• _TEKST_
========
Originally posted by adas:
Czyżby FF szedł tym samym tropem: http://hedera.linuxnews.pl/_news/2007/06/11/_long/4497.html ?
Fx, nie FF
Originally posted by adas:
Czyżby FF szedł tym samym tropem: http://hedera.linuxnews.pl/_news/2007/06/11/_long/4497.html ?
Originally posted by Nixer:
Fx, nie FF
http://slowniki.pwn.pl/poradnia/lista.php?id=7972
To jak to jest w końcu?
Według mnie sensowniejszy wydaje się "Fx" -- http://so.pwn.pl/zasady.php?id=629574
Originally posted by Jan Grzenia:
Forma Fx wydaje się pomysłowa, jednak skrót taki funkcjonuje od dawna w wielu znaczeniach
Originally posted by Jan Grzenia:
Z kolei zapis FF nawiązuje do dwuczłonowej budowy nazwy, znajduje też analogię w powszechnie znanych skrótach typu MS (Microsoft).
Originally posted by Jan Grzenia:
Nazwa Firefox to najoczywistsze złożenie wyrazów fire i fox. Nie ma sensu temu przeczyć. A że jest też idiomem o znaczeniu ‘gatunek pandy’ to inna sprawa.
Ja też jestem za Fx, ale...
========
• _DANE_
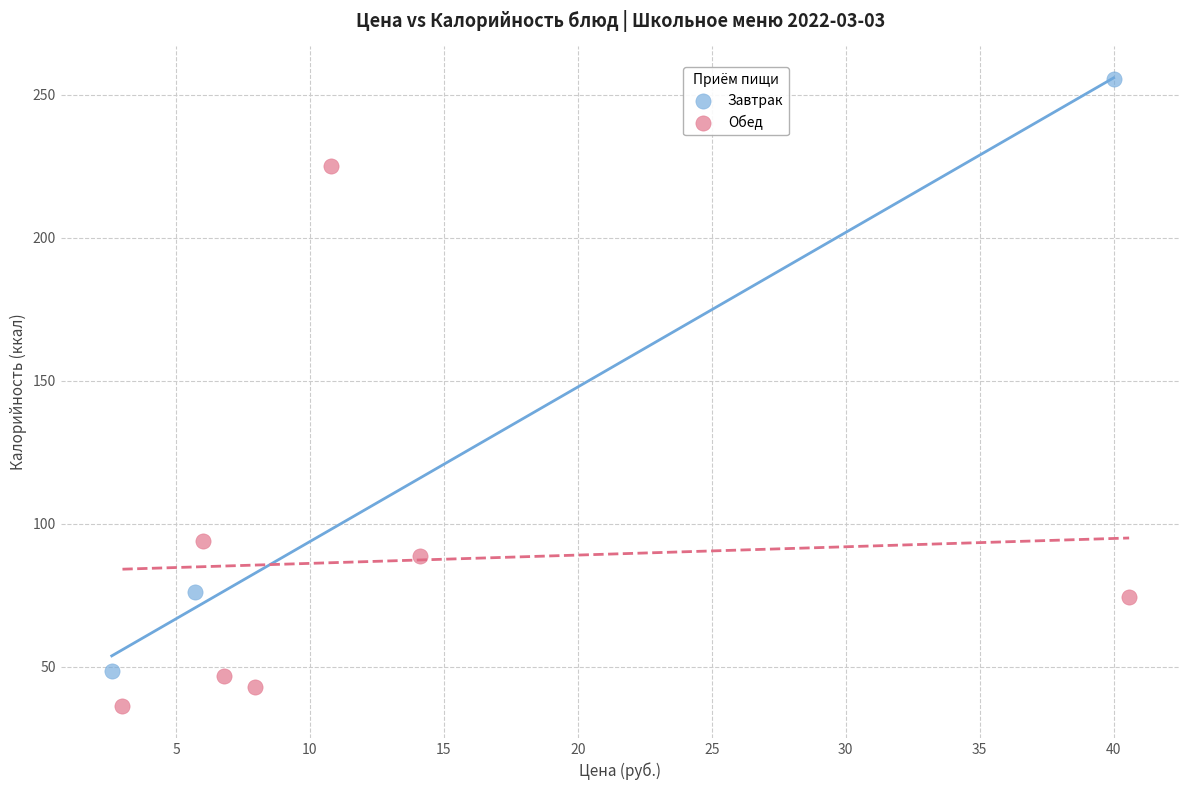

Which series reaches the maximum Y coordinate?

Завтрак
========
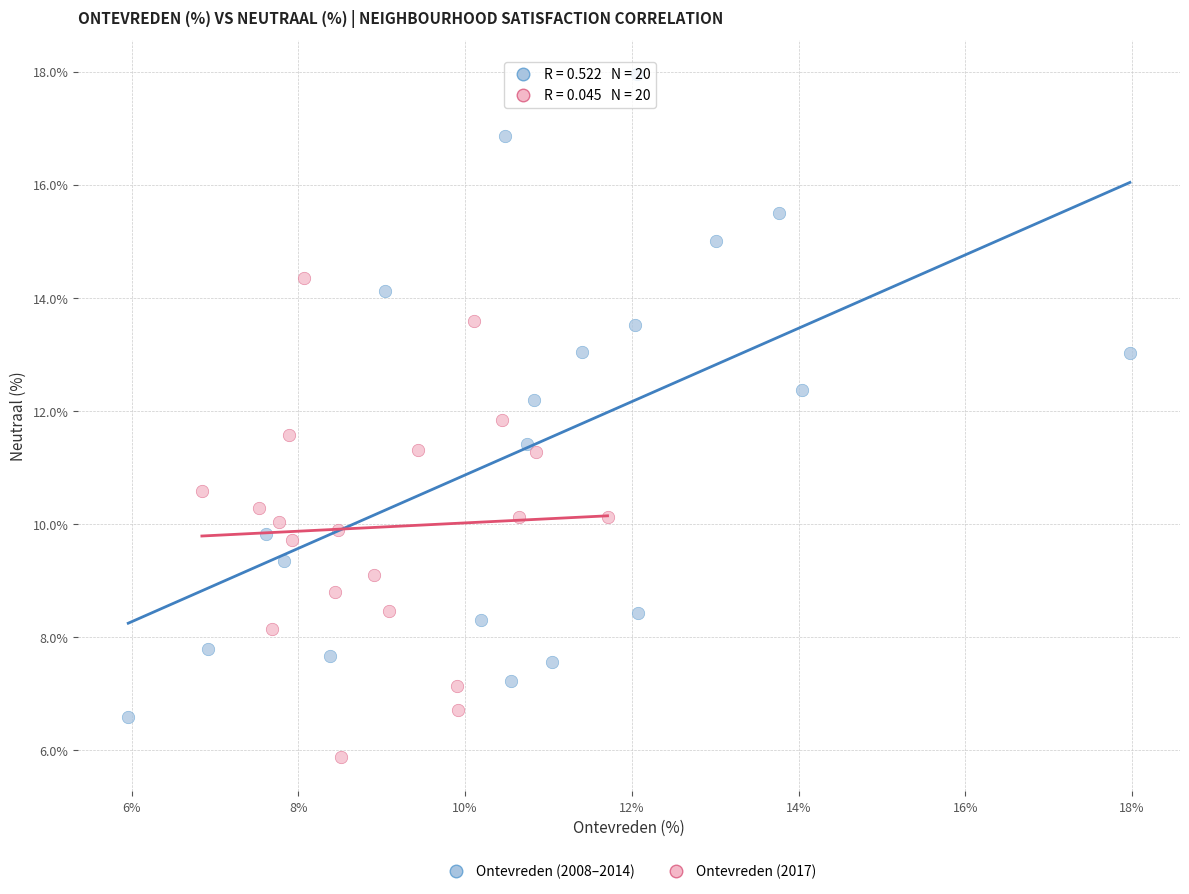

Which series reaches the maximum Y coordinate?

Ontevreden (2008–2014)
========
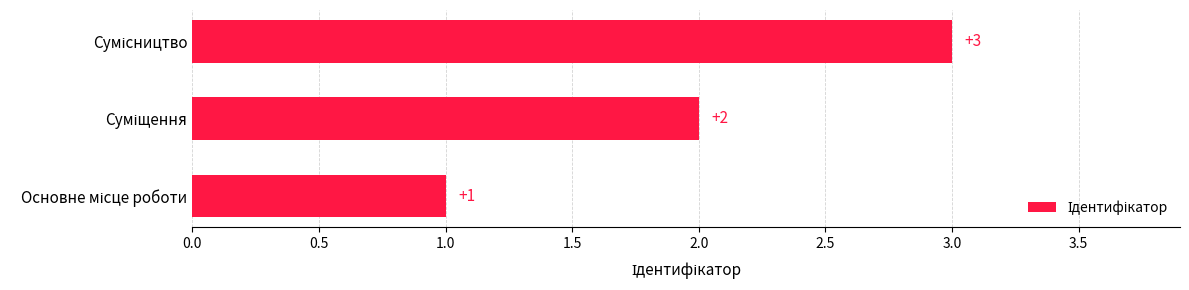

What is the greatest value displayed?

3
========
Kontynuuj dyskusję z forum o skrócie nazwy Firefox, zaczynając zaraz po jej ostatnim zdaniu. Dane pochodzą z innego źródła niż tekst.

http://ephemeraleuphoria.com/pictures/firefox_logo.jpg
Pandy raczej logo nie przypomina:
http://www.travelsinparadise.com/australia/sydney/pictures/zoo-red-panda-02.jpg
Originally posted by tomurbanowicz:
Pandy raczej logo nie przypomina
Originally posted by tomurbanowicz:
Originally posted by Seji:
Dziwne. FF jest IMO bardizej naturalnym skrotem
Fajna dyskusja, szkoda żeby się toczyła w dziale Beta więc wydzielam.
Pozwolę sobie zacytować coś z grupy dyskusyjnej:
>> Od jakiegoś czasu przeglądam fora, grupy dyskusyjne i nadal nie wiem
>> jak poprawnie powinien wyglądać skrótowiec od Firefox: Fx czy FF?
...
> Słowo „Firefox” oznacza gatunek pandy (panda mała, po ang. „red panda”)
> i nie jest złożeniem słów „fire” i „fox” (co umyka niektórym),
Ależ oczywiście, że jest. W kupie mają one nowe znaczenie, nie związane
wprost ze znaczeniami swoich elementów, ale nie da się zaprzeczyć, że
właśnie od nich to słowo pochodzi.
Wiem, że żółci ludzie ze wschodu używają pewnych znaków do zapisu słów
wyłącznie na podstawie podobieństwa wymowy nazwy znaku i sylaby w słowie
(o czym zresztą pisałeś), ale akurat w tym przypadku to nie zachodzi.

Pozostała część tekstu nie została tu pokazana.